# Shooting from a kayak, protection?



## verticalization (Nov 18, 2008)

Hey everyone.. i hope this is the best place to put this.  I would like to start shooting pictures from my kayak.  I live on the tip of Lake Superior and there are some amazing opportunities for the type of pics i like to take.  However, before i do anything of the sort.. I need protection 

First off, the Pelican 1450 watertight case.. I measured the dimensions and it will be a perfect fit for my camera with my 28-135mm lense and 75-300 zoom lense.  

So i have that covered, however.. i'm looking for some protection against splashing/light mist when the camera is out of the case and around my neck.  I have a pretty wide/stable kayak.. so im really not worried about the risk of rolling or dropping my cam in the water, i just wanna protect it as much as i can from any water that would possibly splash up

Any suggestions would be great  thanks


----------



## impressme (Nov 18, 2008)

If you've spent the money for a watertight case- what's the need to take it out? I'm fairly new to the whole photography scene but to me it wouldn't make any sense to take it out- especially being anywhere near water!


----------



## verticalization (Nov 18, 2008)

impressme said:


> If you've spent the money for a watertight case- what's the need to take it out? I'm fairly new to the whole photography scene but to me it wouldn't make any sense to take it out- especially being anywhere near water!


 
sorry, i didnt really clarify what type of case.  Its not specifically a "body" waterproof case, its more of a carrying type

http://www.pelican.com/cases_detail.php?Case=1450
A perfect fit for my rebel with its 28-135, and a seperate 75-300


----------



## epp_b (Nov 18, 2008)

I would consider getting a cheap manual film body and cheap manual lenses where I'm in a situation posing serious risk to my equipment, but that's me


----------



## Overread (Nov 18, 2008)

the pelican should keep it safe most of the time.
For when the camera is out of the case you really have 2 options

1) Plastic cover - basically a big platic bag over the lens and camera, should keep it try from spray - the OP/TECH RAINSLEEVE should work well for that -- but its not going to give much proection if you drop it 

2) Underwater housing - this might prove the more usefull since it would let you keep the camera out longer (say when moving) and mean that you don't have to keep getting it out of the case. Downside is that it will cost you far more, though you won't have to get a deep water model. Get a decent one though since its going to cover the end of your lens so you don't want to take a knock in quality


----------



## Big Mike (Nov 18, 2008)

What about something like THIS?
or THIS?


----------



## verticalization (Nov 18, 2008)

Big Mike said:


> What about something like THIS?
> or THIS?


 
I really like the look of the second one, not too expensive either.
There are some mixed reviews tho, most people love it.  however some say that its hard to focus/zoom, and use some other general settings.

I think i could deal with that tho, as long as my camera is protected.

I'm not too worried about droppage, as the camera will always be around my neck, or in its case.  As i did with my P&S, i'd stop paddling, put the paddle in its holder and unzip my skirt.. which allowed a large range of motion and no interferances taking it out or putting it back in its case.

Thanks for the advice so far guys, any more from anyone, or anyone experienced in taking their precious equipment on their kayak or any other small boat would be appreciated


----------



## icassell (Nov 18, 2008)

Stated problem
Return the part of the kayak thread between "I really like" and "other general settings.", inclusive, copied word for word. The data has no connection to the kayak thread.

Raw data
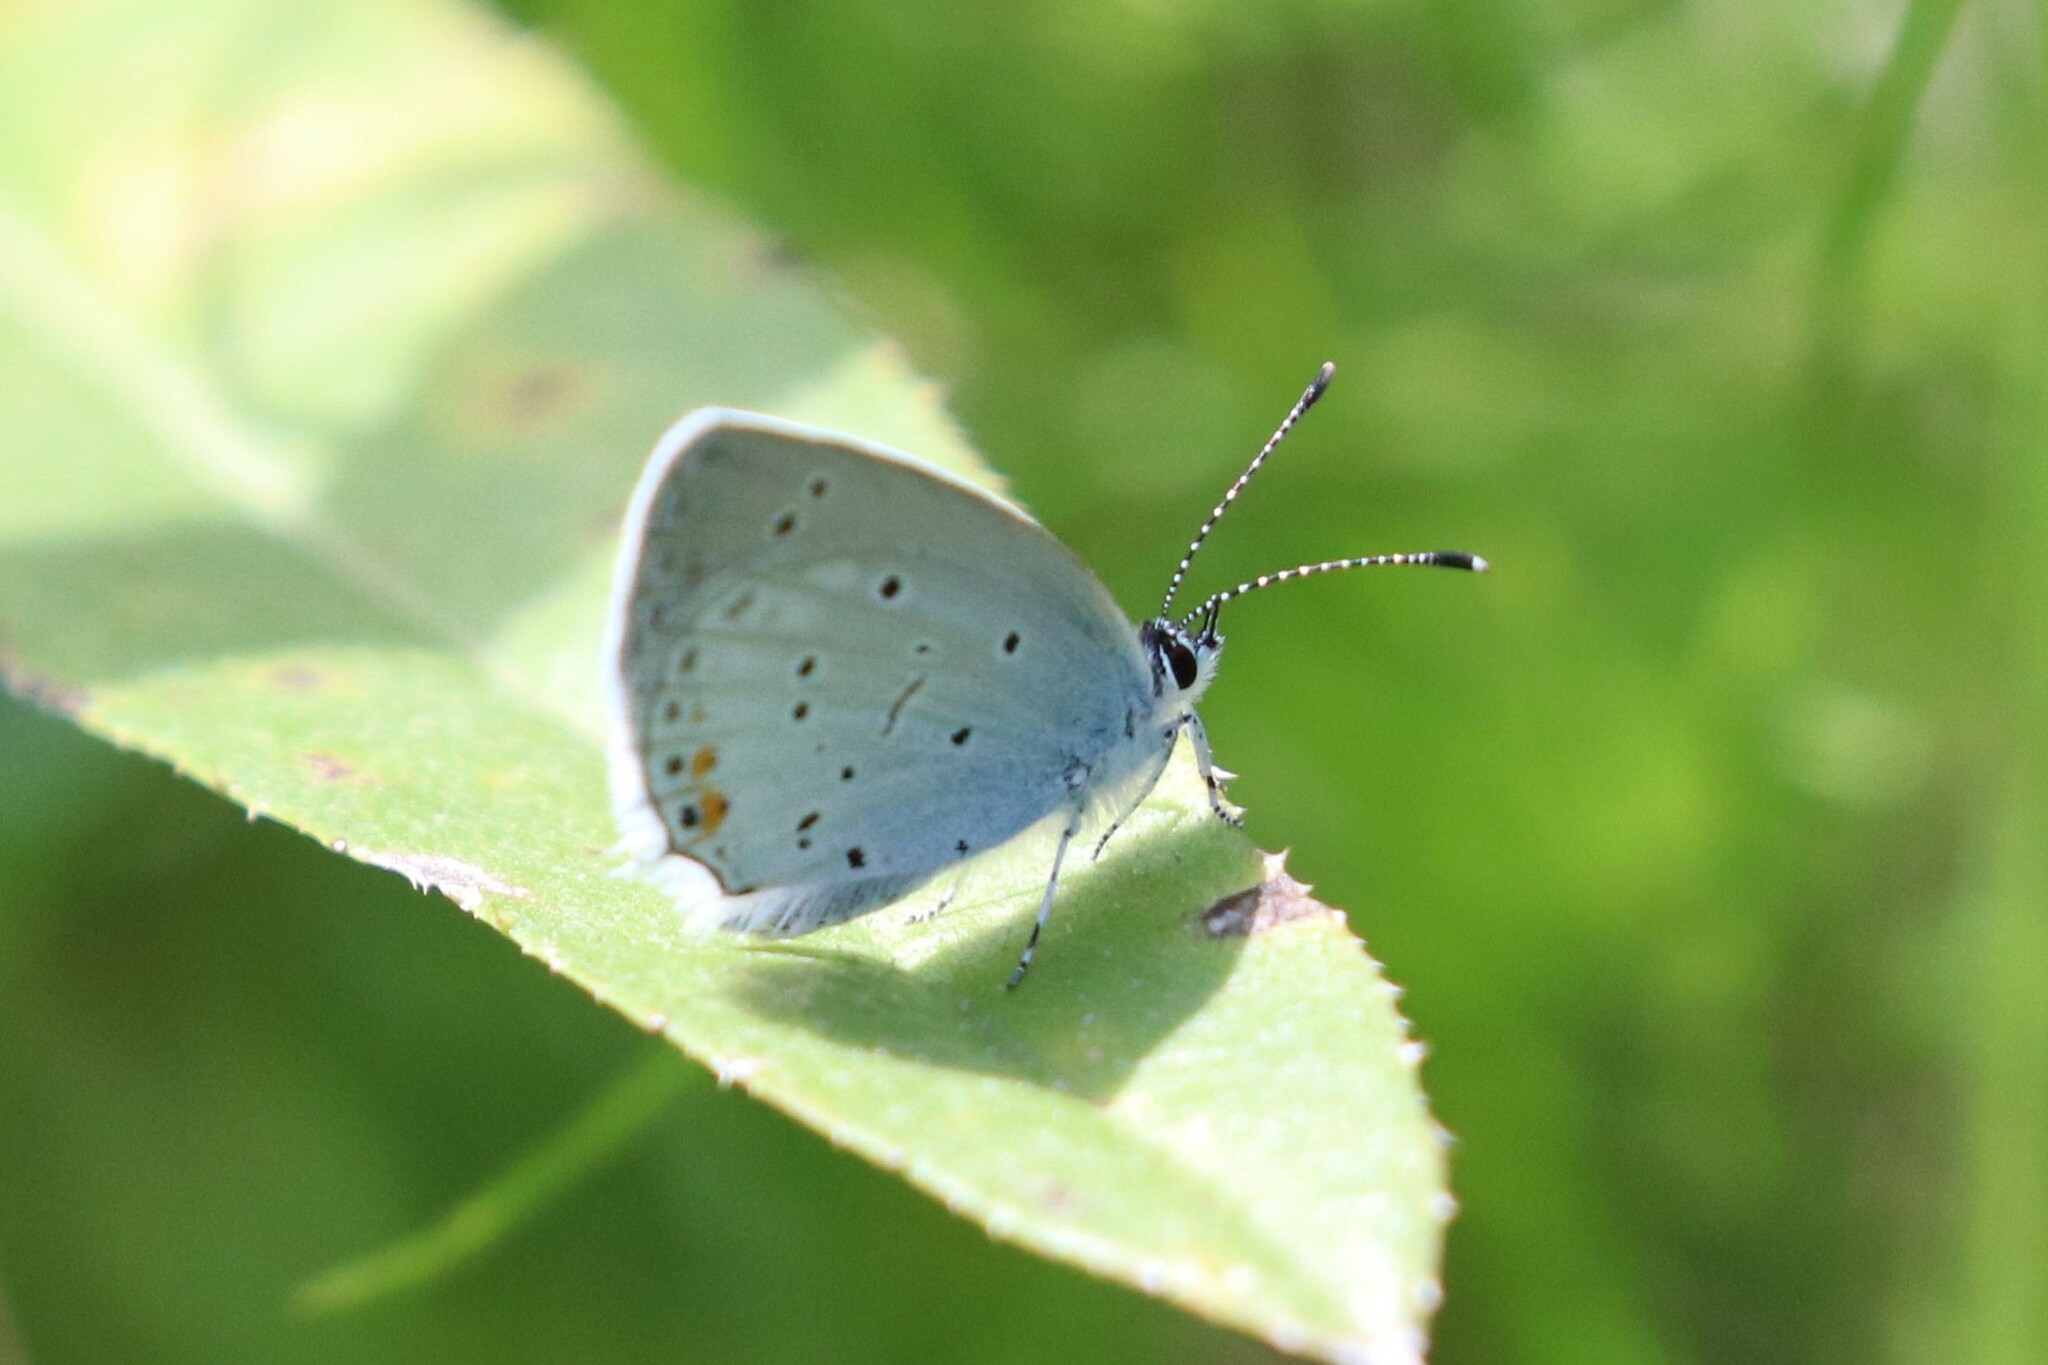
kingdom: Animalia
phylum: Arthropoda
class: Insecta
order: Lepidoptera
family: Lycaenidae
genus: Elkalyce
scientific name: Elkalyce argiades
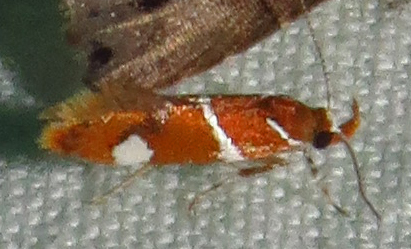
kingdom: Animalia
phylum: Arthropoda
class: Insecta
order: Lepidoptera
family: Oecophoridae
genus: Promalactis
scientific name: Promalactis suzukiella
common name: Moth
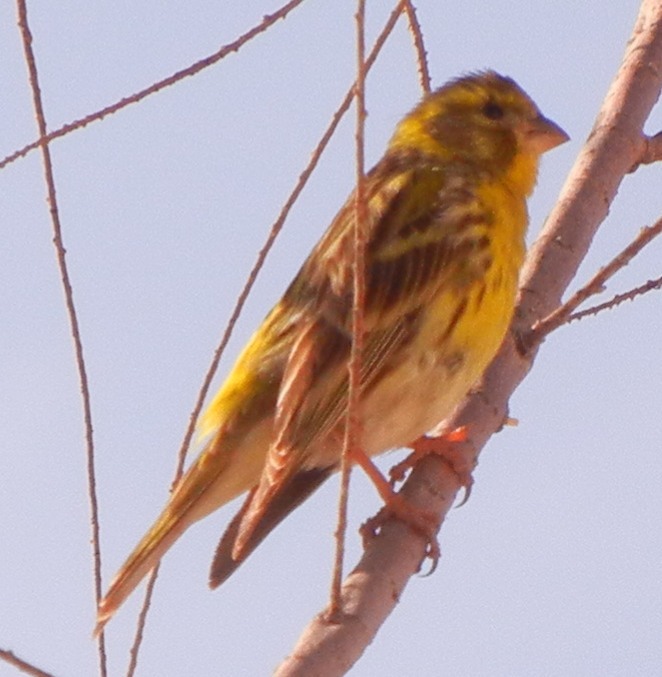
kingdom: Animalia
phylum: Chordata
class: Aves
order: Passeriformes
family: Fringillidae
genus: Serinus
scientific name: Serinus serinus
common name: European serin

The answer
I really like the look of the second one, not too expensive either.
There are some mixed reviews tho, most people love it.  however some say that its hard to focus/zoom, and use some other general settings.